Eucalyptus oil or its constituents taken alone have undergone only limited study. It appears to be most promising as a treatment for the common cold. However, concerns about safety have limited its use.

In a double-blind, placebo-controlled study of 152 people, use of cineol at a dose of 200 mg three times daily markedly improved symptoms of the common cold . 1 Benefits were seen in such symptoms as nasal congestion, headache, and overall malaise. Because the participants in this study suffered, in particular, from sinus symptoms, this study has been used to indicate that cineol may be helpful for viral sinusitis . Few significant side effects were seen in this study, but the product used was of pharmaceutical grade, and not all dietary supplements of eucalyptus oil may be equally safe. A second placebo-controlled study involving 150 subjects also demonstrated favorable results of cineol compared to a combination of five other herbal products. 2 In another study, 32 people on steroids to control severe asthma (steroid-dependent asthma) were given either placebo or cineole (200 mg three times daily) for 12 weeks. 3 The results showed that people using cineole were able to gradually reduce their steroid dosage to a greater extent than those taking placebo. NOTE: Reduction of steroid dosage should be done only under the supervision of a physician.

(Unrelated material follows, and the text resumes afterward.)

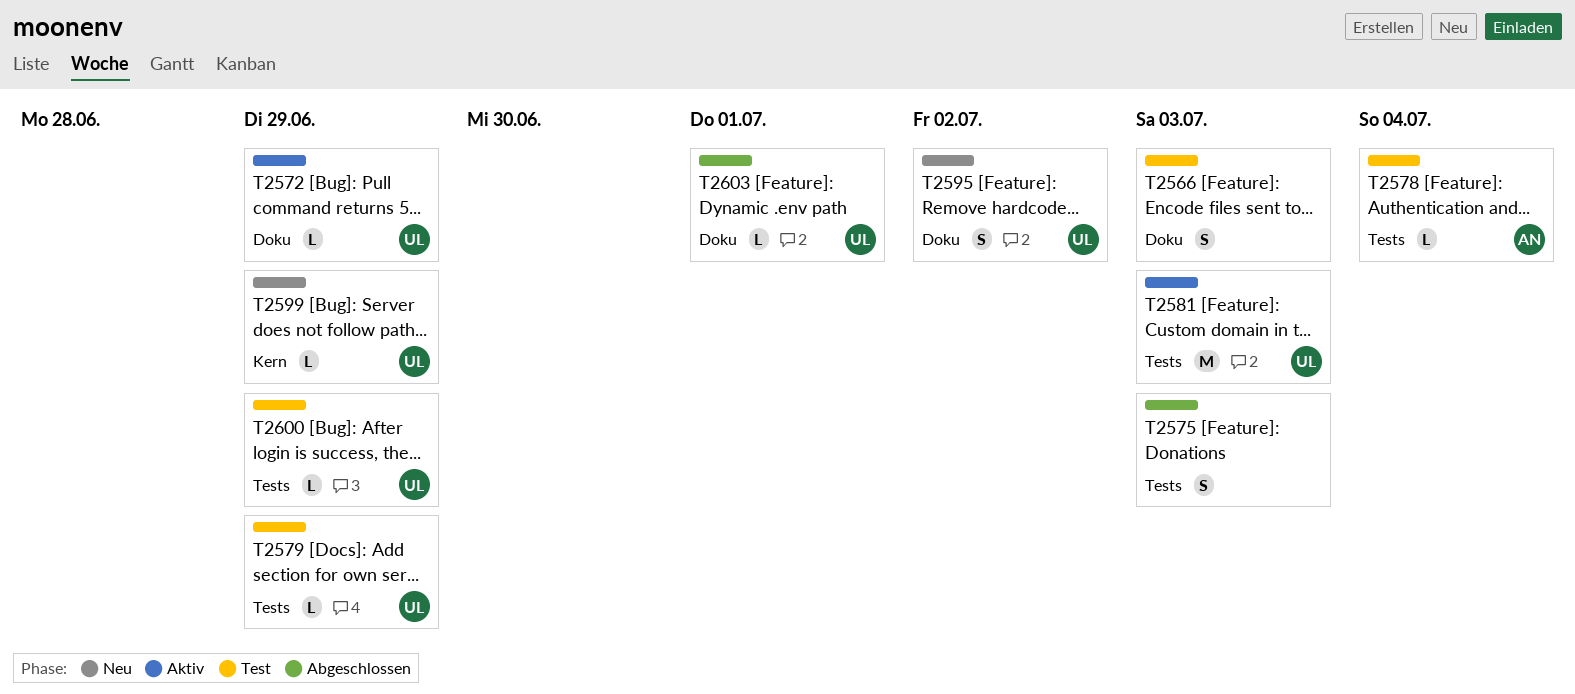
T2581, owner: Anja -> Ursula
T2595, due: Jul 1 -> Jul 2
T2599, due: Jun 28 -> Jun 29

Cineole or eucalyptus oil applied topically has also shown some potential value for repelling mosquito bites . 4 In one double-blind study, chewing gum containing eucalyptus extract was more beneficial for moderate gingivitis compared to a placebo gum. 5


  1. Kehrl W, Sonnemann U, Dethlefsen U. Therapy for acute nonpurulent rhinosinusitis with cineole: results of a double-blind, randomized, placebo-controlled trial. Laryngoscope. 114(4):738-42.
  2. Tesche S, Metternich F, Sonnemann U, Engelke JC, Dethlefsen U. The value of herbal medicines in the treatment of acute non-purulent rhinosinusitis. Results of a double-blind, randomised, controlled trial. Eur Arch Otorhinolaryngol. 265(11):1355-9.
  3. Juergens UR, Dethlefsen U, Steinkamp G, Gillissen A, Repges R, Vetter H. Anti-inflammatory activity of 1.8-cineol (eucalyptol) in bronchial asthma: a double-blind placebo-controlled trial. Respir Med. 97(3):250-6.
  4. Traboulsi AF, El-Haj S, Tueni M, et al. Repellency and toxicity of aromatic plant extracts against the mosquito Culex pipiens molestus (Diptera: Culicidae). Pest Manag Sci. 2005;61:597–604.
  5. Nagata H, Inagaki Y, Tanaka M, Ojima M, Kataoka K, Kuboniwa M, Nishida N, Shimizu K, Osawa K, Shizukuishi S. Effect of eucalyptus extract chewing gum on periodontal health: a double-masked, randomized trial. J Periodontol. 79(8):1378-85.